Vlek
Het is midden op de dag als Goos een vlek op de muur ziet. Het is net een inktdruppel die tegen de muur is gespat. Goos weet het nog niet, maar dit is niet zomaar een vlek. Het is een bijzondere vlek, met eigenschappen waar andere vlekken van zouden opkijken.
Goos rolt met tegenzin uit bed en bestudeert de vlek, laat zijn vingers eroverheen glijden. Hij voelt geen oneffenheden. Het doet hem vaag denken aan schimmel, al vraagt hij zich af hoe er schimmel op zijn muur kan groeien. Er is nooit een lekkage geweest. Bovendien voelt schimmel heel anders. Dit is, nou ja, in Goos’ ogen, gewoon een vlek. Sinds wanneer zou die vlek hier zitten? Waarom heeft hij deze vlek niet eerder opgemerkt?
Wat het ook is, hoe het ook is ontstaan, het moet worden weggehaald. Goos pakt een doekje uit het keukenkastje, doet er zeep op en maakt het nat met warm water. Terwijl hij driftig probeert de vlek weg te poetsen glijden er waterdruppels over zijn hand. Maar hoe hard hij ook wrijft, de vlek blijft waar die zit. Naar zijn gevoel zit hij een eeuwigheid te poetsen, toch is er nog geen millimeter weggeschrobd. Erger nog, er komen meer vlekken bij, ze verspreiden zich als een op hol geslagen web. Donkere vlekken horen zich niet zo te verspreiden.
Het warme doekje rust nutteloos in Goos’ hand.
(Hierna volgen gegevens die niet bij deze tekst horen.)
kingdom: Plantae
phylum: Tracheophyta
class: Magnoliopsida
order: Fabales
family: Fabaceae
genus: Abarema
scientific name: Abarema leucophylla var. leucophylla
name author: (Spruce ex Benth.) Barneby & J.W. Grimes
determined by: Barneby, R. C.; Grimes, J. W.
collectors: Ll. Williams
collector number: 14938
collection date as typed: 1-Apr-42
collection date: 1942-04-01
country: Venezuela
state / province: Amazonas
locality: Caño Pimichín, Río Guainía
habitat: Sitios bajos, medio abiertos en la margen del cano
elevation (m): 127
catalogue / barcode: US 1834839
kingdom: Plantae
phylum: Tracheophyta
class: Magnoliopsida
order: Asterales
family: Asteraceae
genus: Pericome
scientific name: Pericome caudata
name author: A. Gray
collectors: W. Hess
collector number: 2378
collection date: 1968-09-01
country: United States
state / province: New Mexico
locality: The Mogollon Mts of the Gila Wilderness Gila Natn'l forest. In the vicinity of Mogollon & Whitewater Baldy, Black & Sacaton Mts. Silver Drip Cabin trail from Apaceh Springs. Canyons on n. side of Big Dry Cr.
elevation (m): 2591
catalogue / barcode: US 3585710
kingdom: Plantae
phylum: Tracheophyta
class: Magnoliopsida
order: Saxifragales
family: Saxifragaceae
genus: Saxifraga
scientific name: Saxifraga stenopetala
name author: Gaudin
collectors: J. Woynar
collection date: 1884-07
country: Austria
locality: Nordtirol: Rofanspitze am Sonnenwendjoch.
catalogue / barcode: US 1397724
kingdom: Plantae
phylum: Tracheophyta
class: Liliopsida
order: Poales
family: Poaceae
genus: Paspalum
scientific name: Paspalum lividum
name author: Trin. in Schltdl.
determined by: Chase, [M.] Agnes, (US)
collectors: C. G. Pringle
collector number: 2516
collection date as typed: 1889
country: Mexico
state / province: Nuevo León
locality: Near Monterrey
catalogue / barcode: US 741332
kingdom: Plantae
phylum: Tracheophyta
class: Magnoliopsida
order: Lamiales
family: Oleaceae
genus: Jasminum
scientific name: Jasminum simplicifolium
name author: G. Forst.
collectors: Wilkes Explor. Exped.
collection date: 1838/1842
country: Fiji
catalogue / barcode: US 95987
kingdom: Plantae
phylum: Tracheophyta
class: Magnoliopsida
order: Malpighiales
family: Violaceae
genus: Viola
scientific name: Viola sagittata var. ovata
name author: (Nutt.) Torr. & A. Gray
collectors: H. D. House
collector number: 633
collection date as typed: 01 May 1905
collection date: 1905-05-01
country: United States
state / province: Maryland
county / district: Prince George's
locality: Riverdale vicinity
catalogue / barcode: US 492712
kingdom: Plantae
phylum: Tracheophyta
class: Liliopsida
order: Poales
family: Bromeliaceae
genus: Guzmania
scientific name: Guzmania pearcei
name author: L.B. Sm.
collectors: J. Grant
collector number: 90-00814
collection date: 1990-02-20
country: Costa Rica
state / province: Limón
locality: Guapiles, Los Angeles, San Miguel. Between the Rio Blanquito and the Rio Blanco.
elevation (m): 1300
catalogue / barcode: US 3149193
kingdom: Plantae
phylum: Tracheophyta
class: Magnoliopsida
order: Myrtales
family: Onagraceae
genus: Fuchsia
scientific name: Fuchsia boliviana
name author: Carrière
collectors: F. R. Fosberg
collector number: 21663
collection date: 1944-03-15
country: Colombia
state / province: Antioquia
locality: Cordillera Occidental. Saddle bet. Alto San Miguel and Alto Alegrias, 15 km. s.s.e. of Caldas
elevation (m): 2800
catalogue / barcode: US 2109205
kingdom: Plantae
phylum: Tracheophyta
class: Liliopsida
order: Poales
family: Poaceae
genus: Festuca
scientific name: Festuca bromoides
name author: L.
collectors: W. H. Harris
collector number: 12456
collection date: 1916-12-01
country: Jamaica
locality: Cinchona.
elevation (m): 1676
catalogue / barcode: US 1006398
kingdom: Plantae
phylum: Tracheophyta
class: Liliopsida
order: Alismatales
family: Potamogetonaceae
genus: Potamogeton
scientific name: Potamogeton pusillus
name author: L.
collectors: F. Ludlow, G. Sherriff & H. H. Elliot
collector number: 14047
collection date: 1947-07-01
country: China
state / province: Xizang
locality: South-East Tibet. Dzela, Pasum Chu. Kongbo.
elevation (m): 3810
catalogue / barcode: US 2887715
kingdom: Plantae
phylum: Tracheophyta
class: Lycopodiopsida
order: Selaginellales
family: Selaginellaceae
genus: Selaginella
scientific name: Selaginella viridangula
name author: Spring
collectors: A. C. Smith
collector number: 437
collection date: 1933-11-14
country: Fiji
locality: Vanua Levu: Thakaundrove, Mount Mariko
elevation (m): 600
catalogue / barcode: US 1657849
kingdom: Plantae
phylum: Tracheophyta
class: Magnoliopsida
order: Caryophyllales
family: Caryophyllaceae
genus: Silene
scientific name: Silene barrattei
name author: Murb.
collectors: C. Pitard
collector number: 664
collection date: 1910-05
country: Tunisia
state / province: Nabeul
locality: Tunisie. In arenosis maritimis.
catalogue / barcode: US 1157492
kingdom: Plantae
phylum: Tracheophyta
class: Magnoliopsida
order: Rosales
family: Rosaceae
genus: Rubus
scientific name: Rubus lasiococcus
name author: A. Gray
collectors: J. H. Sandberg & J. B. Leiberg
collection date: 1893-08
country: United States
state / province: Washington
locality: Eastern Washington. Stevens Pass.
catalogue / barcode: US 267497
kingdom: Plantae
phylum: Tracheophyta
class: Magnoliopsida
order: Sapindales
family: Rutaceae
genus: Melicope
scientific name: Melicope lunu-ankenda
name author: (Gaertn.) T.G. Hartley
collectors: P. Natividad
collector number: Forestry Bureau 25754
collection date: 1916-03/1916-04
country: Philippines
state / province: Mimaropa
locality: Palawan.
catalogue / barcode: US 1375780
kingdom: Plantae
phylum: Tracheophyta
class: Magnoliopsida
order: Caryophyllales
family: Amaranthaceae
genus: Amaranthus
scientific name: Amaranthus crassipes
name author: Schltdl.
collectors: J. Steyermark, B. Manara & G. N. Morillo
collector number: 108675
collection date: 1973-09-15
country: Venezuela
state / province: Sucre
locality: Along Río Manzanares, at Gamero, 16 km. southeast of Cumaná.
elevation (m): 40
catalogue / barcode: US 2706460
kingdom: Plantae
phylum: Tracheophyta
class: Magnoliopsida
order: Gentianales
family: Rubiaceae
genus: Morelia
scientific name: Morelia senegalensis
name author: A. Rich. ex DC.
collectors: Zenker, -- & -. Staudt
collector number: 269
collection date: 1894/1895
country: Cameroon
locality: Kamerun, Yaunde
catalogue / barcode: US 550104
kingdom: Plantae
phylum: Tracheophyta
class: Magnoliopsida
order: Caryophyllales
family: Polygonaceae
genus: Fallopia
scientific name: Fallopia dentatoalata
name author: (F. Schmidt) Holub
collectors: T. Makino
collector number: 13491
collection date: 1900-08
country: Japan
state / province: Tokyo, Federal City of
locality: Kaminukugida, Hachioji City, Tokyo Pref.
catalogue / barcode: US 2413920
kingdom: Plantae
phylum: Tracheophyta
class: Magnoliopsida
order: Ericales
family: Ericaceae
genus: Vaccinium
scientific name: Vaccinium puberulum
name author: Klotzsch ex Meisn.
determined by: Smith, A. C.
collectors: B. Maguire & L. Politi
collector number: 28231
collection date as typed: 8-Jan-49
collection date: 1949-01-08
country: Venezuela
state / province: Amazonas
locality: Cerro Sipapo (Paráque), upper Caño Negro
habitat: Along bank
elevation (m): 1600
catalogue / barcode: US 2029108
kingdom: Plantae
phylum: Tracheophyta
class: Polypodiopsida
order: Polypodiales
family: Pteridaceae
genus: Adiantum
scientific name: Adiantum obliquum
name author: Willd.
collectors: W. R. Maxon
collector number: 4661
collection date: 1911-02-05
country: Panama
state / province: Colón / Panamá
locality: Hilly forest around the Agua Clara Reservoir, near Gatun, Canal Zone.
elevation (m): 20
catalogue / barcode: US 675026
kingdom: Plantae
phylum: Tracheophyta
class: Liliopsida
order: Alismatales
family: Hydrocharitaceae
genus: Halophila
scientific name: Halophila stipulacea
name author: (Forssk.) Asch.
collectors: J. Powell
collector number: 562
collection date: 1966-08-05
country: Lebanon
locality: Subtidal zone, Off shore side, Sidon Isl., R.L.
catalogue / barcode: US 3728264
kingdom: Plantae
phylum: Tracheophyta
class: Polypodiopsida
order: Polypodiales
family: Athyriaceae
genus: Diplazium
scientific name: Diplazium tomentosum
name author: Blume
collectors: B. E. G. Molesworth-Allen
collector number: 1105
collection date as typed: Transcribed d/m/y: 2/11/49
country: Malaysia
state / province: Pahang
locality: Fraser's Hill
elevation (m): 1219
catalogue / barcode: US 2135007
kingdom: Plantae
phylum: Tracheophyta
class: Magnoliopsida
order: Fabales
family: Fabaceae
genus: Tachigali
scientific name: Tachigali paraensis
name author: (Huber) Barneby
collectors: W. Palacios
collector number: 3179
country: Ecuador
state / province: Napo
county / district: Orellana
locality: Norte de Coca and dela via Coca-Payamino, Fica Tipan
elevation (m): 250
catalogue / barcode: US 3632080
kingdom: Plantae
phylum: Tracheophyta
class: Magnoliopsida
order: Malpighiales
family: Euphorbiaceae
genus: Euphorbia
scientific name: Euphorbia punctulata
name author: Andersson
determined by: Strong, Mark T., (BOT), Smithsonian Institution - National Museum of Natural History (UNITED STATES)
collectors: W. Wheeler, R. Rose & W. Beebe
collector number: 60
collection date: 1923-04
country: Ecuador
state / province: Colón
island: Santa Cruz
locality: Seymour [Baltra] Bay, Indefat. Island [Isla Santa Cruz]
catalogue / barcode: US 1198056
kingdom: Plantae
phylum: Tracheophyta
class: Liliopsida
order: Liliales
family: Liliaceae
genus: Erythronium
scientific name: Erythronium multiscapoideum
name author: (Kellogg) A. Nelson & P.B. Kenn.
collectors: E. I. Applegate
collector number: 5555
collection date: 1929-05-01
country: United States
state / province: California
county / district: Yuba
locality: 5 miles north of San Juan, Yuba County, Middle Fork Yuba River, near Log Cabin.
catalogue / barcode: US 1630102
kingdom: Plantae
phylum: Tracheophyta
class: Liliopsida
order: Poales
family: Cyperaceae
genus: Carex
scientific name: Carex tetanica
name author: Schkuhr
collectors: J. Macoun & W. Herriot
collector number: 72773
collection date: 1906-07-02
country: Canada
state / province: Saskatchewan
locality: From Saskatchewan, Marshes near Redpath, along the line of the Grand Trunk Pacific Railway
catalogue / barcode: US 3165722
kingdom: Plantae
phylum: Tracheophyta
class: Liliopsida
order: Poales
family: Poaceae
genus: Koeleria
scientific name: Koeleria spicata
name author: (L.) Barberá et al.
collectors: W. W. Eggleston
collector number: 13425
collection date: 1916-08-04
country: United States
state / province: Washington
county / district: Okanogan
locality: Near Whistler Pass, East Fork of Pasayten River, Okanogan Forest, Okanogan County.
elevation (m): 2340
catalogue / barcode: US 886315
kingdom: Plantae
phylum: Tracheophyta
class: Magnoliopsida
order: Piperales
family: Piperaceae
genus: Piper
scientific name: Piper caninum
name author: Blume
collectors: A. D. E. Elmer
Hij is het doekje eigenlijk al vergeten. Dit is niet echt, denkt hij. Dit is een droom. Een hersenspinsel dat helemaal uit de hand loopt. Ik wil nu wakker worden. De vlekken trekken zich van deze gedachtes niets aan en bedekken de muren, ramen, en daarna de grond en het plafond, om te eindigen bij de deur. Elk beetje licht is geblokkeerd. Goos probeert de klink nog, de deur zit potdicht. Hij is opgesloten. Hij wil met zijn telefoon hulp inschakelen, er is geen ontvangst. Zijn maag krimpt samen, maar de paniek blijft niet lang hangen.
Er dringt een geur door in Goos’ woning. Een muffe geur die hem suf maakt. Slaperig. Hij verzet zich uit alle macht tegen het lome gevoel, Goos kan de groeiende futloosheid niet tegenhouden. De geur kleurt zijn gedachtes donker en voor even is het of hij uit elkaar valt, zelf verandert in miljoenen vlekjes die wegzweven. Hij wordt vreselijk moe. Als het toch zo donker is kan hij net zo goed weer gaan liggen. Dat doet hij ook. En valt in een diepe slaap.